Russia team coach Dick Advocaat, left, and President of Russian football federation Sergei Fursenko, right, lay a wreath of roses at a plaque at the presidential palace in Warsaw Sunday, June 10, 2012 to honor the Polish president Lech Kaczynski and dozens of officials who were killed two years ago in a plane crash in thick fog near Smolensk, Russia. The symbolic gesture came amid ongoing tensions between Poland and Russia based on a difficult history of war and occupation as well as new distrust that has emerged in the aftermath of the crash. Poland is playing Russia in a Euro 2012 Group A match scheduled for Tuesday, June 12. (AP Photo/Sergey Ponomarev)
June 10, 2012 - 9:16 AM

WARSAW, Poland - The head of the Russian football federation placed a wreath in Warsaw on Sunday to honour the Polish president and 95 others killed in a 2010 plane crash in Russia.

The symbolic gesture came amid ongoing tensions between Poland and Russia based on a difficult history of war and occupation as well as new distrust that has emerged in the aftermath of the crash. The countries play each other in the European Championship on Tuesday.
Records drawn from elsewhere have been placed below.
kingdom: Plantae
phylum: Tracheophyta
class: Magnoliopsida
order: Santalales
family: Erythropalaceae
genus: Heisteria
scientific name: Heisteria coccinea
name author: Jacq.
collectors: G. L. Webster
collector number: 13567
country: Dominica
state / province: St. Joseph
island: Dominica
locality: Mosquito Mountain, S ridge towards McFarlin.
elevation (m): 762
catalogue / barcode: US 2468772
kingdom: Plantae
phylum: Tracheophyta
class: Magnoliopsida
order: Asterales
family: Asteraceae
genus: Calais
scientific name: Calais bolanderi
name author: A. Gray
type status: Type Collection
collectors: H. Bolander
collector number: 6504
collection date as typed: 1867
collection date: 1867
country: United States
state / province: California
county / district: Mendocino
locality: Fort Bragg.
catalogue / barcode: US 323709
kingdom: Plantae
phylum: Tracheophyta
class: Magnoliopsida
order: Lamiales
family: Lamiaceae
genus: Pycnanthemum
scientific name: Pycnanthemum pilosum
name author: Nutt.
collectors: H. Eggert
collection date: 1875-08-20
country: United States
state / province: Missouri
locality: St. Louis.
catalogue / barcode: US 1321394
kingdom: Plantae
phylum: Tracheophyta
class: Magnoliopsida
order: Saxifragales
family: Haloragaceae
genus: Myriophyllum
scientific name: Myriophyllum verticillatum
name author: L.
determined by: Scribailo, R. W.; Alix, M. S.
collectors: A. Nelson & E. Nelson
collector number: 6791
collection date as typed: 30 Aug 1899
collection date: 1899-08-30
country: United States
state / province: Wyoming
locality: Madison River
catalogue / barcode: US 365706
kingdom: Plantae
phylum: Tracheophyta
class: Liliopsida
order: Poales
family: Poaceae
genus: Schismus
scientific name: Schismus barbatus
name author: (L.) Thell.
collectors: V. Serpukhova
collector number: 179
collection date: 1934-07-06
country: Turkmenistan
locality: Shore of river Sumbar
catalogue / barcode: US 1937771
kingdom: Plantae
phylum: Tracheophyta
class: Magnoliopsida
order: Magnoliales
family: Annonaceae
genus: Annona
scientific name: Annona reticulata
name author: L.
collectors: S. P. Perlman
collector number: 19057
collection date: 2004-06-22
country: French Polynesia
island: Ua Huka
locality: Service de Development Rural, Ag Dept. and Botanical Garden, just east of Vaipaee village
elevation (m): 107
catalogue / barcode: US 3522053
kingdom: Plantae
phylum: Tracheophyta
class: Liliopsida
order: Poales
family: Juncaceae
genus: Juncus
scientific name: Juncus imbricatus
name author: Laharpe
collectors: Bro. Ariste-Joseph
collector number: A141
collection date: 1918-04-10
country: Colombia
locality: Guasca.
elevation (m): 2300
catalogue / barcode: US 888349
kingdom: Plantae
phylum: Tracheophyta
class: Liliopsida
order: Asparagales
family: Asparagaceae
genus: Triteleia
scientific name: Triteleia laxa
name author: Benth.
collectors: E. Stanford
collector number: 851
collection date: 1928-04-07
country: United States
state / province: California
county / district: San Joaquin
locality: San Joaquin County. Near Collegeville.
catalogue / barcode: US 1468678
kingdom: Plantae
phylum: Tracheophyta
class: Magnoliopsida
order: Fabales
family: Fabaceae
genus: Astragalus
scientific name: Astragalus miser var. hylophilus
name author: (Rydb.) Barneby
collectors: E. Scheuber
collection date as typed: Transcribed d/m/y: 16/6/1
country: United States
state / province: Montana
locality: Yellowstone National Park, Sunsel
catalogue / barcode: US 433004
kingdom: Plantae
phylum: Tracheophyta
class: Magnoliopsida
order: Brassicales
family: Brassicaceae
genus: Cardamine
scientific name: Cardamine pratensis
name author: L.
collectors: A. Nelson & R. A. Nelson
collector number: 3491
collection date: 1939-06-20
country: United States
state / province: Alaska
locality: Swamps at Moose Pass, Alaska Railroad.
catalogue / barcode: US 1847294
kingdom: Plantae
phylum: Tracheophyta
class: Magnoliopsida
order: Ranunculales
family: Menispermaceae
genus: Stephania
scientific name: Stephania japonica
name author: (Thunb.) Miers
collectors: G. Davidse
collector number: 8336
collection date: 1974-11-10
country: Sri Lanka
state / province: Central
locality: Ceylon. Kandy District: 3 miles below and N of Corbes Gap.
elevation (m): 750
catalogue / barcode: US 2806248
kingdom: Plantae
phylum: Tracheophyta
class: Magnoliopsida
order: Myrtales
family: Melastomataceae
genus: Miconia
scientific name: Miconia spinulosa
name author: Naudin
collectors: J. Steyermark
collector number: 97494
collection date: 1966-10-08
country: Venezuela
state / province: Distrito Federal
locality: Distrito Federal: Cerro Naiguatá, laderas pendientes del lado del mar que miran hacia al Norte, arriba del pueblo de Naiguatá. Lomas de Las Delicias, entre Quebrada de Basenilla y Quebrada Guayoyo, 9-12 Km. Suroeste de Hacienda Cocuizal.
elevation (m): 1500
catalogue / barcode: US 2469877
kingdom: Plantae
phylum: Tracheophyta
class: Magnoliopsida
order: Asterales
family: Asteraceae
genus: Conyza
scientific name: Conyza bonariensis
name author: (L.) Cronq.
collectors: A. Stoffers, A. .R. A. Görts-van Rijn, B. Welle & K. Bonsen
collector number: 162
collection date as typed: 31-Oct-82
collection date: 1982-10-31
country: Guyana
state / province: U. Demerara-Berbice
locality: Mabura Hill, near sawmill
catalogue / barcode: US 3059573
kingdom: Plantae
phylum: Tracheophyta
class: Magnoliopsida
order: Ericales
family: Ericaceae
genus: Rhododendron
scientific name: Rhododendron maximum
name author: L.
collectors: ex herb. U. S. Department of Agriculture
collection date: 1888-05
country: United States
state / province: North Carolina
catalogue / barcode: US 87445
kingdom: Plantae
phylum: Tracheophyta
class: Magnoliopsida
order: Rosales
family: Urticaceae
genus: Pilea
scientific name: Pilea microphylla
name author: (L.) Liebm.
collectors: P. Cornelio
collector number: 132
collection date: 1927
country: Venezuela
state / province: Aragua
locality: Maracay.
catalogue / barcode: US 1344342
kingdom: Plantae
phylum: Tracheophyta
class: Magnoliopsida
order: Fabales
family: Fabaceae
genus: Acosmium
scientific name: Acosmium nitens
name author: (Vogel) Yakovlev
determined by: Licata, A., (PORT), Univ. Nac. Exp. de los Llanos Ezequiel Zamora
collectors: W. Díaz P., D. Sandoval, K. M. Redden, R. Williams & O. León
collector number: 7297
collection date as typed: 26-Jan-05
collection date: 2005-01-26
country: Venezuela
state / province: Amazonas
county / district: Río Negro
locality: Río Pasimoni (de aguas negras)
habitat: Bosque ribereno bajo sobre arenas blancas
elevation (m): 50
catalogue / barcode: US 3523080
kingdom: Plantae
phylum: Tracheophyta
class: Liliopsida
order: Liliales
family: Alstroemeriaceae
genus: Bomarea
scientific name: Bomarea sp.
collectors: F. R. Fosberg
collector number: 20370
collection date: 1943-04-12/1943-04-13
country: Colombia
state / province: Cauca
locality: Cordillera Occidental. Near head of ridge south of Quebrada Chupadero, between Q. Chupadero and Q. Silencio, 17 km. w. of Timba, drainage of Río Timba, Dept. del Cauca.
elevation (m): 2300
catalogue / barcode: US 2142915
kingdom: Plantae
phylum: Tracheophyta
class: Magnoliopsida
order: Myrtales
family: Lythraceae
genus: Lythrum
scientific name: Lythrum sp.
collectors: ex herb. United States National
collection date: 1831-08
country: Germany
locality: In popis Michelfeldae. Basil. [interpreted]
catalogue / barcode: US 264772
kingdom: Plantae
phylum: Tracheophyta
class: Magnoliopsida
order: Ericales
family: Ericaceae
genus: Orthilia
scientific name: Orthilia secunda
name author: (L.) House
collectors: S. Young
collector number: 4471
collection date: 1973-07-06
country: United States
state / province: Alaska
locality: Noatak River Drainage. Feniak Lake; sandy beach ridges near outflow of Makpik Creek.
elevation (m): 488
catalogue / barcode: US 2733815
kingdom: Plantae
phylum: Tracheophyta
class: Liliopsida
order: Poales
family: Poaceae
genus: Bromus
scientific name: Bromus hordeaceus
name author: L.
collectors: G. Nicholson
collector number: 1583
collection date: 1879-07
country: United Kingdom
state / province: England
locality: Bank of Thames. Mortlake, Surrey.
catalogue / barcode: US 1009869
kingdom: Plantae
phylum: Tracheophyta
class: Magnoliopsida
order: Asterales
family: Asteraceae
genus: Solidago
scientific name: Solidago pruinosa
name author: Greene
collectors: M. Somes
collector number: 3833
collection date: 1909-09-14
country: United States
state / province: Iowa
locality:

Sergei Fursenko placed a wreath of pale pink roses, crossed himself and bowed his head solemnly before a plaque at the presidential palace in the Polish capital. He was joined by Russia coach Dick Advocaat, who is Dutch.

Nearby, about 100 Poles were holding their own ceremony honouring President Lech Kaczynski and dozens of officials who were killed two years ago in a plane crash in thick fog near Smolensk, Russia. They hold such commemorations on the 10th of each month because the crash occurred on April 10.

Polish authorities were worried that tensions could arise Sunday because the Russian football squad is staying in a hotel next to the spot where the monthly observances take place, ahead of the team's final two Euro 2012 group games in Warsaw.

Fursenko was surrounded by aides and reporters and had no contact with the Poles, who were praying at a spot a few meters away.

Though a Polish investigation determined that the crash was an accident caused by pilot error and other factors, some Poles hold to conspiracy theories claiming the Russians intentionally brought down the plane carrying Kaczynski, a former anti-communist dissident who always remained critical of Russia.

Many Poles find the conspiracy theories ridiculous, yet most are still unhappy at the way the Russians have handled the investigation and aftermath of the crash. Some of the autopsies that Russians carried out contained mistakes, and many Poles are upset that Russian authorities still have not allowed the plane wreckage to be handed over to Poland.